### Task to carry out:
Copy every one of the following rows word for word.

### Stored records:
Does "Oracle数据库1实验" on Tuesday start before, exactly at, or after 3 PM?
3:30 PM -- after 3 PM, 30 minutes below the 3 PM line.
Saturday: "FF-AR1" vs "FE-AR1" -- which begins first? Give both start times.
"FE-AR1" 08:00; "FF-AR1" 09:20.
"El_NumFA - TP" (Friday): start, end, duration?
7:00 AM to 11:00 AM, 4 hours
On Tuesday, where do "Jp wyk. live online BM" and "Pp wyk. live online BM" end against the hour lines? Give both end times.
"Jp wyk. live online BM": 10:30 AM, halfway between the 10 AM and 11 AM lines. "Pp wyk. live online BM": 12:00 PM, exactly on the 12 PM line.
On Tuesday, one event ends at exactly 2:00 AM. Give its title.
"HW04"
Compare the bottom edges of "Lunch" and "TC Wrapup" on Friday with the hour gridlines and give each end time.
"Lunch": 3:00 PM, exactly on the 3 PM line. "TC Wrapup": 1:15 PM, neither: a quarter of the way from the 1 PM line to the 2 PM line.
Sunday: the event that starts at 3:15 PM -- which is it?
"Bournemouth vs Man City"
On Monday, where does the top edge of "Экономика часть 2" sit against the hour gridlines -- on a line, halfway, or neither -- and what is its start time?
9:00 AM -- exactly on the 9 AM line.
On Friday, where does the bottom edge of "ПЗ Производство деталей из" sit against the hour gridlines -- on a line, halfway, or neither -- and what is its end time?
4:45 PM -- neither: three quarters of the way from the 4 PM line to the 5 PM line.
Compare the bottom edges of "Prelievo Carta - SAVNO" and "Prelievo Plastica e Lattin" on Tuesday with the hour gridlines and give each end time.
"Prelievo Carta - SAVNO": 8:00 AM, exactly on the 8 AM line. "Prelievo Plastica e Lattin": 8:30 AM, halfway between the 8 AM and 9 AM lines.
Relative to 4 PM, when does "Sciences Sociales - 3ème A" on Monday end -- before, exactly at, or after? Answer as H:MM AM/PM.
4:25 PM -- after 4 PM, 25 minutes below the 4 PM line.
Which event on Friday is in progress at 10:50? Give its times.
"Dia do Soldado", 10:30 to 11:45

### Task answer:
Does "Oracle数据库1实验" on Tuesday start before, exactly at, or after 3 PM?
3:30 PM -- after 3 PM, 30 minutes below the 3 PM line.
Saturday: "FF-AR1" vs "FE-AR1" -- which begins first? Give both start times.
"FE-AR1" 08:00; "FF-AR1" 09:20.
"El_NumFA - TP" (Friday): start, end, duration?
7:00 AM to 11:00 AM, 4 hours
On Tuesday, where do "Jp wyk. live online BM" and "Pp wyk. live online BM" end against the hour lines? Give both end times.
"Jp wyk. live online BM": 10:30 AM, halfway between the 10 AM and 11 AM lines. "Pp wyk. live online BM": 12:00 PM, exactly on the 12 PM line.
On Tuesday, one event ends at exactly 2:00 AM. Give its title.
"HW04"
Compare the bottom edges of "Lunch" and "TC Wrapup" on Friday with the hour gridlines and give each end time.
"Lunch": 3:00 PM, exactly on the 3 PM line. "TC Wrapup": 1:15 PM, neither: a quarter of the way from the 1 PM line to the 2 PM line.
Sunday: the event that starts at 3:15 PM -- which is it?
"Bournemouth vs Man City"
On Monday, where does the top edge of "Экономика часть 2" sit against the hour gridlines -- on a line, halfway, or neither -- and what is its start time?
9:00 AM -- exactly on the 9 AM line.
On Friday, where does the bottom edge of "ПЗ Производство деталей из" sit against the hour gridlines -- on a line, halfway, or neither -- and what is its end time?
4:45 PM -- neither: three quarters of the way from the 4 PM line to the 5 PM line.
Compare the bottom edges of "Prelievo Carta - SAVNO" and "Prelievo Plastica e Lattin" on Tuesday with the hour gridlines and give each end time.
"Prelievo Carta - SAVNO": 8:00 AM, exactly on the 8 AM line. "Prelievo Plastica e Lattin": 8:30 AM, halfway between the 8 AM and 9 AM lines.
Relative to 4 PM, when does "Sciences Sociales - 3ème A" on Monday end -- before, exactly at, or after? Answer as H:MM AM/PM.
4:25 PM -- after 4 PM, 25 minutes below the 4 PM line.
Which event on Friday is in progress at 10:50? Give its times.
"Dia do Soldado", 10:30 to 11:45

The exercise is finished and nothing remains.